With evidence already emerging that young people have been affected most by the economic damage done since the country went into lockdown due to COVID-19, this paper sends a strong policy message that the government should increase, not decrease, funding of mental health prevention in young people, when the bill for COVID-19 comes to be settled.

Key findings:

  • Having depression between the ages of 16 to 40 years old amounts to a fiscal loss of around £2.9 billion per cohort
  • Which is equivalent to £37,000 in lost net tax contributions for each young adult with depression
  • The research estimates that the government could fund 35 ten-session courses of cognitive behavioural therapy (CBT) for EACH depressed person using the amount of money it is losing in net tax contributions.
  • By increasing spending on depression earlier in life, in a way that halves the size of the impact that depression has on the likelihood of becoming NEET, the government could retrieve lost net tax contributions of £1.74 billion per cohort.
  • Norman Lamb comments, “I have seen first-hand some decision-makers’ reluctance to embrace prevention. But the evidence is clear: if a Government’s goal is to allocate resources as effectively as possible, there is no better deal than preventing mental health problems occurring and worsening.”

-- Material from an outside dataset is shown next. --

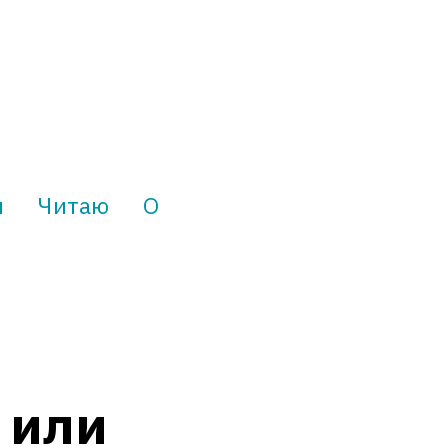
и
Читаю
О
 или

On average, people with depression throughout adulthood are four times more likely to fall into NEET status (not in employment, education or training) than the non-depressed population. Fifty percent of all mental health disorders start by 14 years of age, and 75% by 24 years of age. Twenty six percent of children referred to specialist children’s mental health services were rejected in 2018/19. Furthermore, children had to wait an average of two months before treatment commenced in 2019, with some children actually removed from waiting lists during the COVID-19 crisis, such as those under the care of Norfolk and Suffolk NHS Foundation Trust.